Nevertheless, several limitations warrant consideration. First, while the dataset is diverse and representative, the model’s performance could be further improved by expanding the dataset to include a wider range of MRI images across different imaging modalities, institutions, and populations. Such variability would help the model generalize better to different patient demographics and MRI protocols, thus increasing its applicability in diverse clinical environments. Additionally, the model’s interpretability, while enhanced by Grad-CAM, could be further strengthened by exploring other explainability techniques, such as SHAP values, to provide more granular insights into the specific features influencing each prediction. Biomedical research may be aided by the automatic segmentation of rodent brain tumors using magnetic resonance imaging and the goal of the current study is to demonstrate the viability of AI-assisted segmentation as well as the possibility of automatic segmentation by AI [
14]. In comparing our CNN model for classification with the 3D U-Net model used for segmentation, each demonstrates strengths tailored to distinct objectives within brain MRI analysis. The 3D U-Net model specializes in tumor segmentation, precisely delineating tumor boundaries and measuring spatial volumes.
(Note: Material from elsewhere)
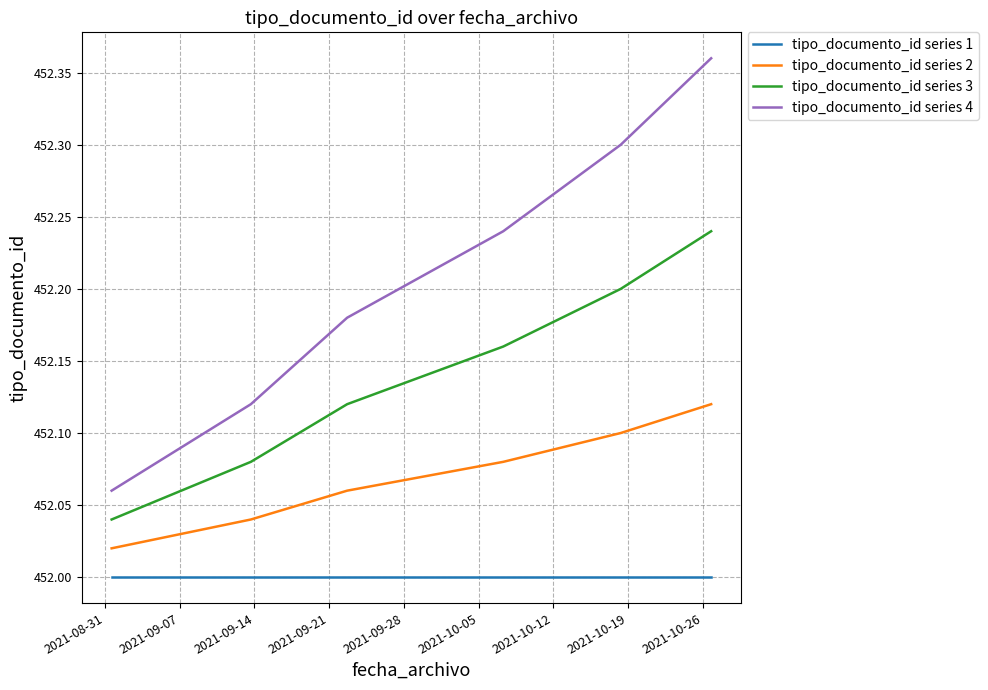

Which series has the largest total across all categories?

tipo_documento_id series 4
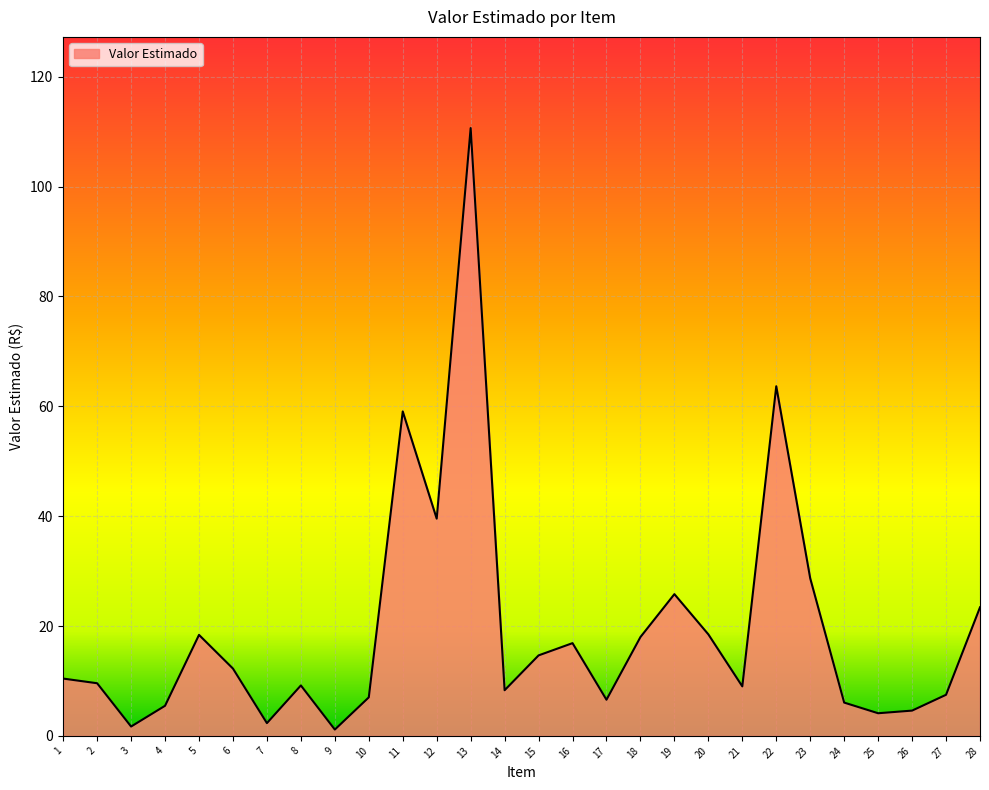

Is it true that the value at 13 is 110.6?

True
This makes it particularly suitable for research settings where standardizing measurements across datasets is critical, such as monitoring tumor progression or assessing treatment effects. Furthermore, the 3D U-Net's resilience to noise and ability to reduce inter-observer variability reinforce its utility in studies requiring reproducible segmentation results. Conversely, our CNN model excels in classification by accurately categorizing MRI images into conditions like glioma, meningioma, or normal tissue. This classification approach is highly advantageous for clinical settings, where rapid, reliable diagnoses are essential. Additionally, interpretability features such as heatmaps in our model enable clinicians to visualize areas most relevant to the classification decision, adding transparency and aiding diagnostic confidence. Thus, while the 3D U-Net model is optimal for precise tumor delineation and volumetric assessment, our CNN model is better suited for diagnostic classification, offering a valuable and interpretable tool in clinical decision-making.